Downscaling#
To downscale a super-category (for example, regional data) to sub-categories
(for example, country-level data in the same region), the
xarray.DataArray.pr.downscale_timeseries()
function is available. It determines shares from available data points, then
does downscaling for years where full information is not available.
Let’s first create an example dataset with regional data and some country data missing.
Logging setup for the docs
# setup logging for the docs - we don't need debug logs
import sys
from loguru import logger
logger.remove()
logger.add(sys.stderr, level="INFO")
1
import primap2
import numpy as np
import xarray as xr
# select an example dataset
da = primap2.open_dataset("../minimal_ds.nc")["CO2"].loc[{"time": slice("2000", "2003"), "source": "RAND2020"}]
da.pr.to_df()
/home/docs/checkouts/readthedocs.org/user_builds/primap2/envs/stable/lib/python3.12/site-packages/xarray/core/variable.py:341: UnitStrippedWarning: The unit of the quantity is stripped when downcasting to ndarray.
data = np.asarray(data)
area (ISO3) | COL | ARG | MEX | BOL |
---|---|---|---|---|
time | ||||
2000-01-01 | 0.663520 | 0.916832 | 0.106387 | 0.614163 |
2001-01-01 | 0.338225 | 0.682339 | 0.739539 | 0.790577 |
2002-01-01 | 0.114091 | 0.250728 | 0.850449 | 0.408739 |
2003-01-01 | 0.801477 | 0.852096 | 0.715213 | 0.080313 |
# compute regional data as sum of country-level data
temp = da.sum(dim="area (ISO3)")
temp = temp.expand_dims({"area (ISO3)": ["LATAM"]})
# delete data from the country level for the years 2002-2003 (inclusive)
da.loc[{"time": slice("2002", "2003")}].pint.magnitude[:] = np.nan
# add regional data to the array
da = xr.concat([da, temp], dim="area (ISO3)")
da.pr.to_df()
/home/docs/checkouts/readthedocs.org/user_builds/primap2/envs/stable/lib/python3.12/site-packages/xarray/core/variable.py:341: UnitStrippedWarning: The unit of the quantity is stripped when downcasting to ndarray.
data = np.asarray(data)
area (ISO3) | COL | ARG | MEX | BOL | LATAM |
---|---|---|---|---|---|
time | |||||
2000-01-01 | 0.663520 | 0.916832 | 0.106387 | 0.614163 | 2.300903 |
2001-01-01 | 0.338225 | 0.682339 | 0.739539 | 0.790577 | 2.550680 |
2002-01-01 | NaN | NaN | NaN | NaN | 1.624007 |
2003-01-01 | NaN | NaN | NaN | NaN | 2.449099 |
As you can see, for 2000 and 2001, country-level data is available, but for later years, only regional (“LATAM”) data is available. We now want to extrapolate the missing data using the shares from early years and the regional data.

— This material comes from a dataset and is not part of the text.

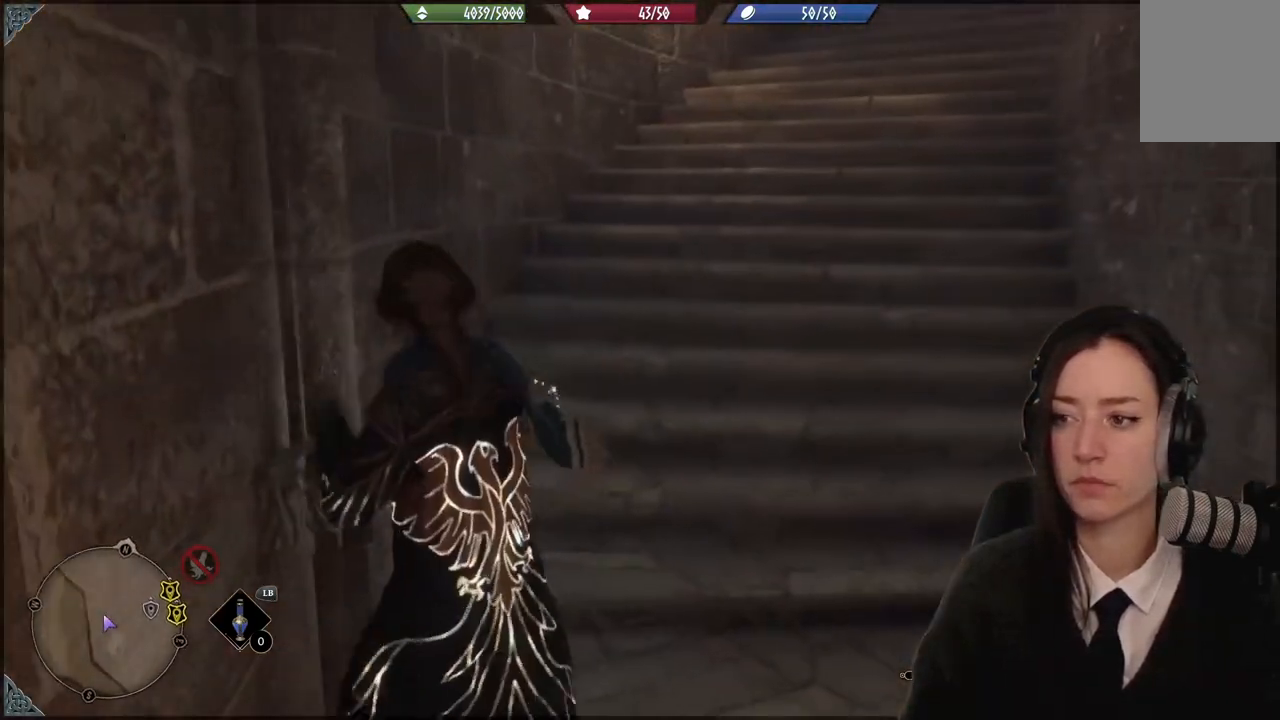
{"buttons": [], "left_stick": "up", "right_stick": "center", "events": [[33, "right_stick", "up-right"], [267, "right_stick", "center"], [400, "left_stick", "up"]]}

# Do the downscaling to fill in country-level data from regional data
da.pr.downscale_timeseries(
basket="LATAM",
basket_contents=["BOL", "MEX", "COL", "ARG"],
dim="area (ISO3)",
)
<xarray.DataArray 'CO2' (time: 4, area (ISO3): 5)> Size: 160B <Quantity([[0.66352018 0.91683183 0.10638745 0.61416341 2.30090286] [0.33822533 0.68233863 0.73953851 0.79057726 2.55067973] [0.21534665 0.43444215 0.47086107 0.50335724 1.62400712] [0.32475546 0.65516441 0.71008629 0.75909242 2.44909858]], 'CO2 * gigagram / year')> Coordinates: * area (ISO3) (area (ISO3)) object 40B 'COL' 'ARG' 'MEX' 'BOL' 'LATAM' * time (time) datetime64[ns] 32B 2000-01-01 2001-01-01 ... 2003-01-01 source <U8 32B 'RAND2020' Attributes: entity: CO2
For the downscaling, shares for the countries at the points in time where data for all countries is available are determined, the shares are inter- and extrapolated where data is missing, and then the regional data is downscaled using these shares.